** Activity **
Return, word for word, the stretch of entries from the line containing "True or false: answering" through the line containing "What is the X", including both of those lines, and omit the pictures.

** Provided information **
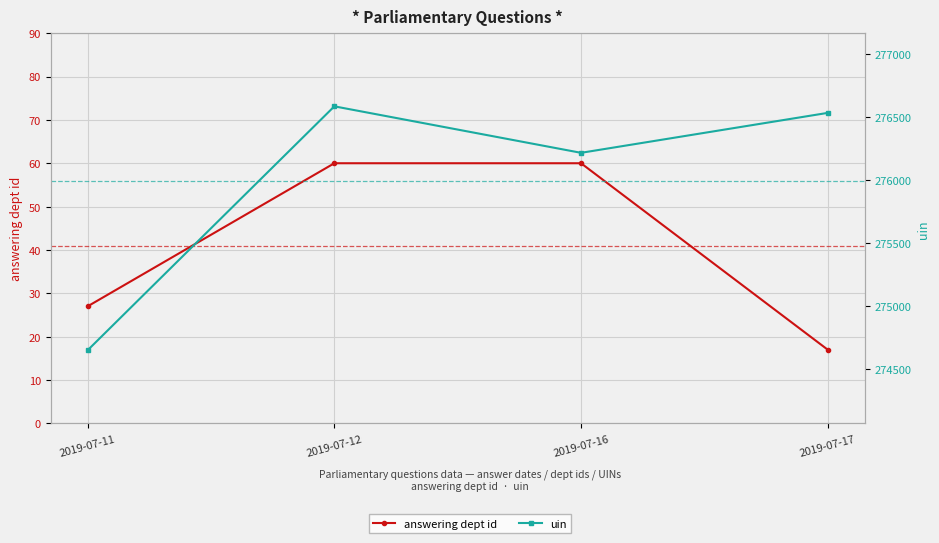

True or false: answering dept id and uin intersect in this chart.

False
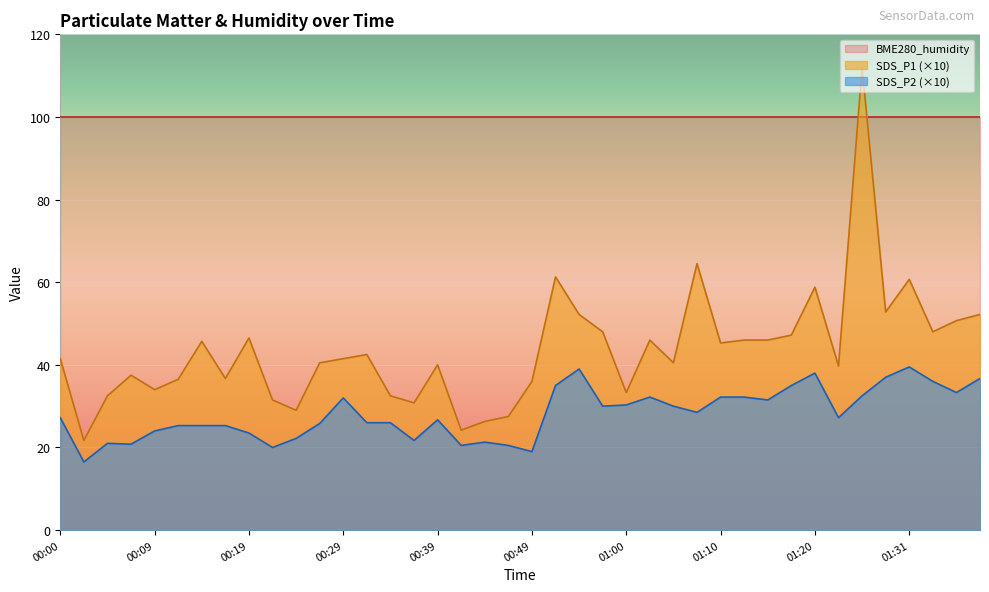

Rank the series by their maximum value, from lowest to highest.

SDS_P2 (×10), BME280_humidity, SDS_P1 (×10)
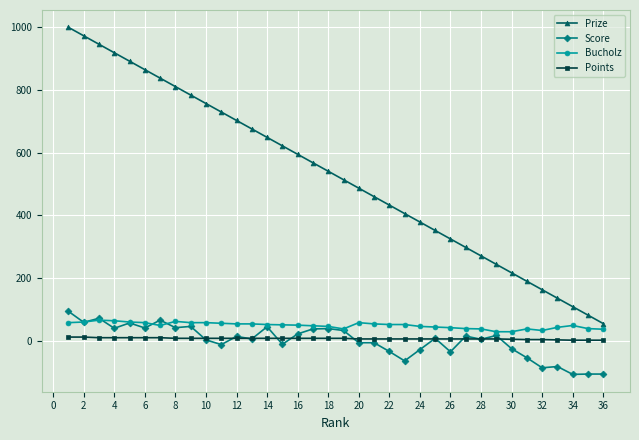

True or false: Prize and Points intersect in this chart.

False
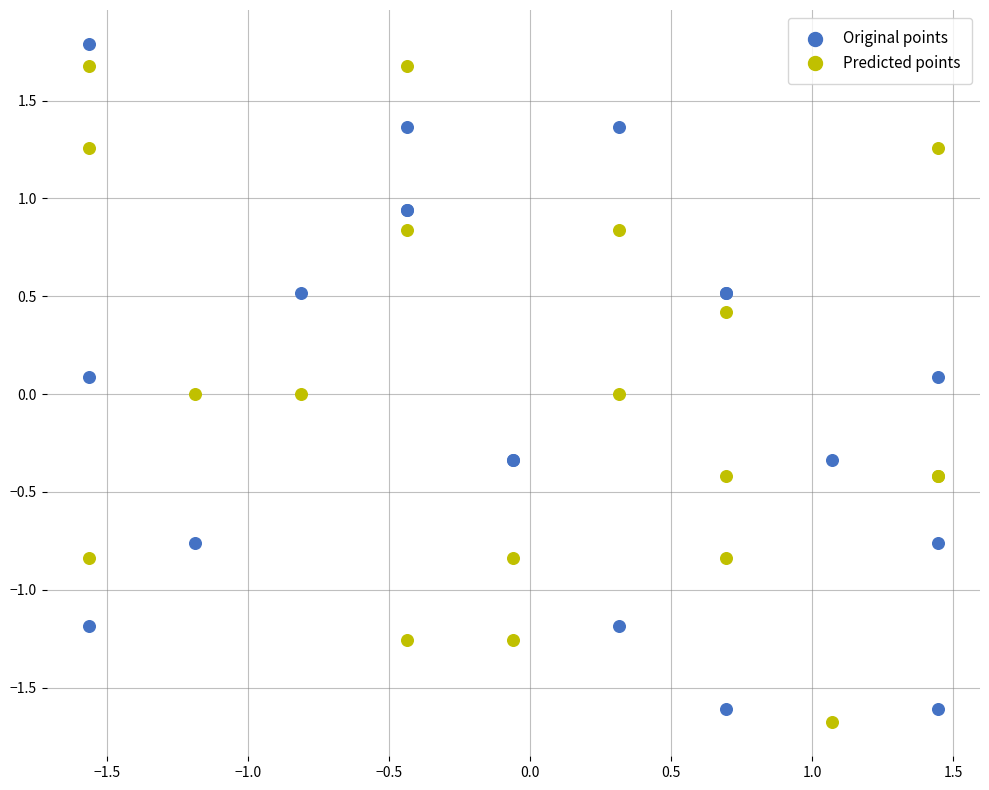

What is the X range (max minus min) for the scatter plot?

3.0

==

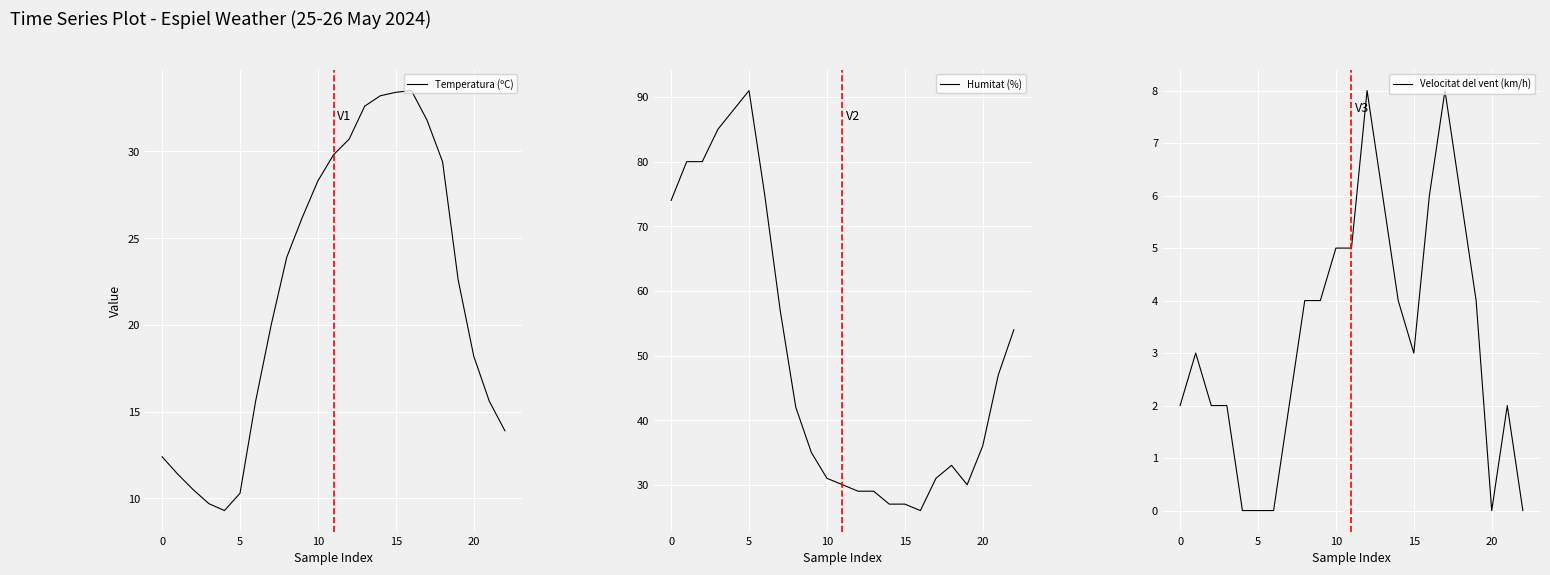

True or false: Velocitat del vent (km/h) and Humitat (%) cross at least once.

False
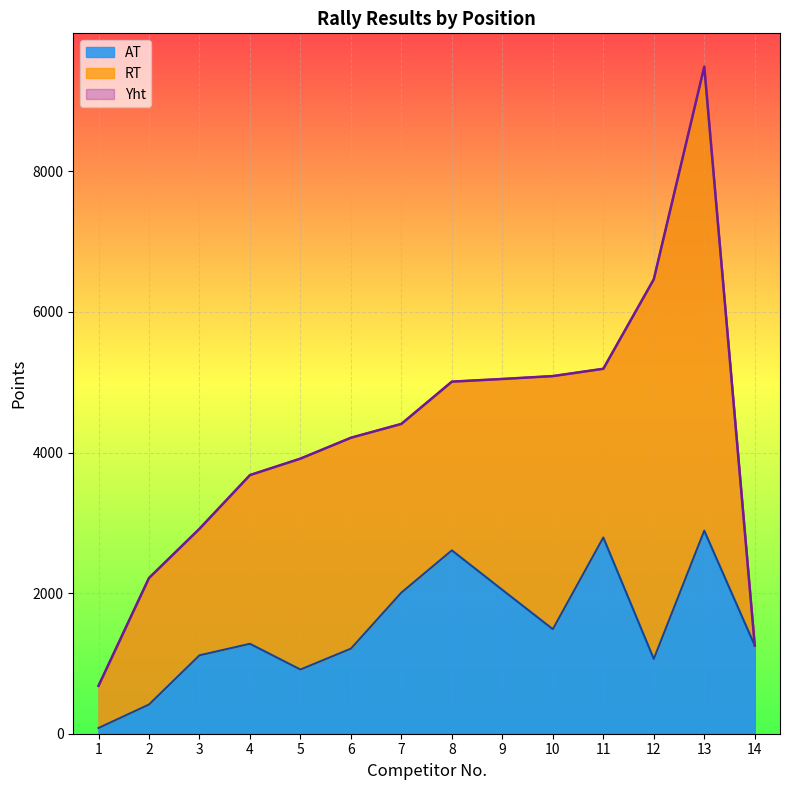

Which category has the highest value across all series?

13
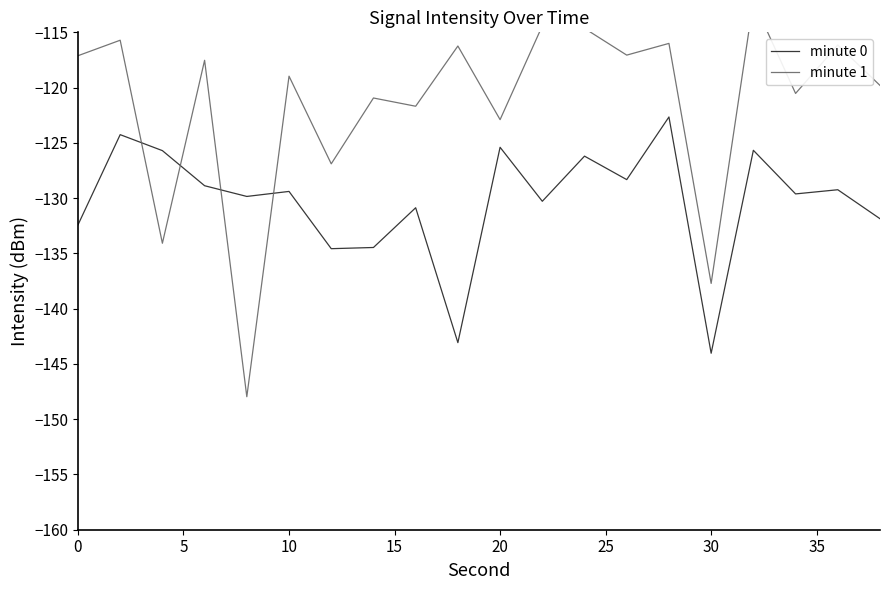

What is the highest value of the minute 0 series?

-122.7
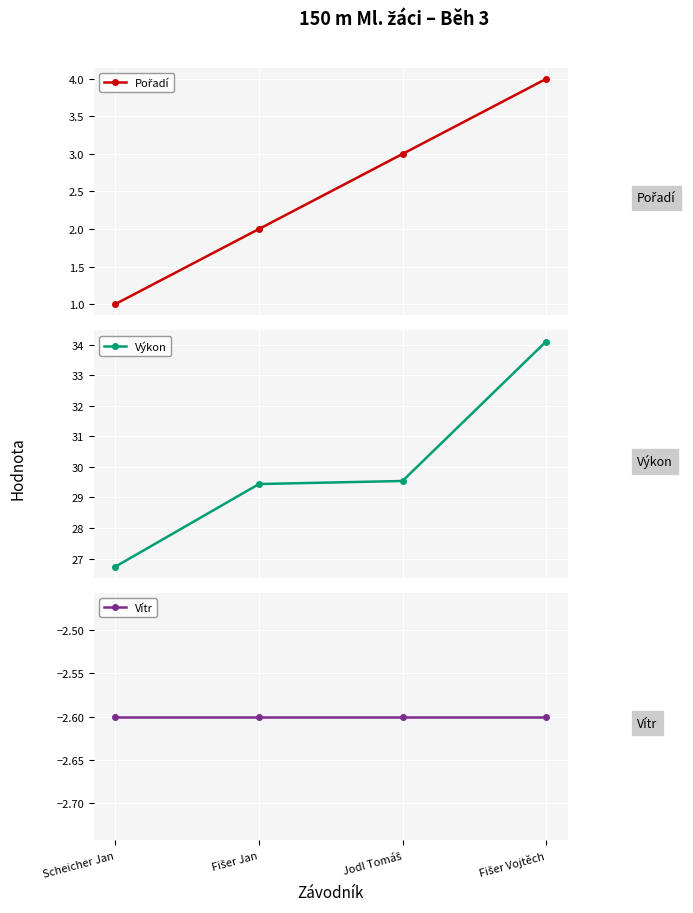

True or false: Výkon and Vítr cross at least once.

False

---

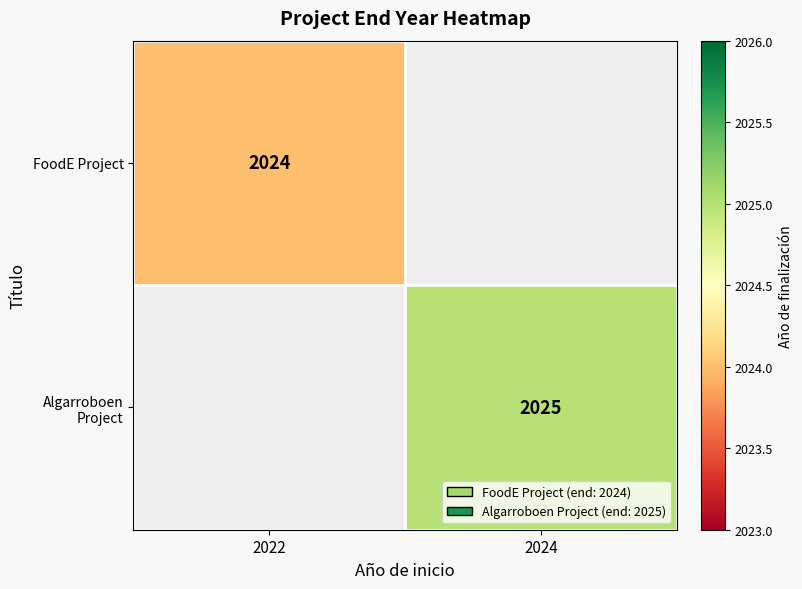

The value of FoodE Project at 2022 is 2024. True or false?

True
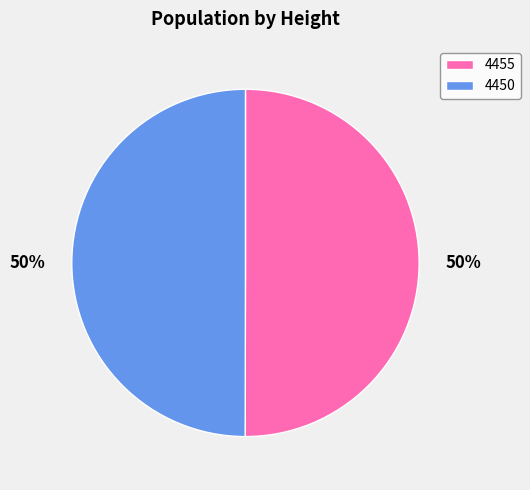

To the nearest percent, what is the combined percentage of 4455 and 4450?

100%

** Worked solution **
True or false: answering dept id and uin intersect in this chart.

False

Rank the series by their maximum value, from lowest to highest.

SDS_P2 (×10), BME280_humidity, SDS_P1 (×10)

True or false: Prize and Points intersect in this chart.

False

What is the X range (max minus min) for the scatter plot?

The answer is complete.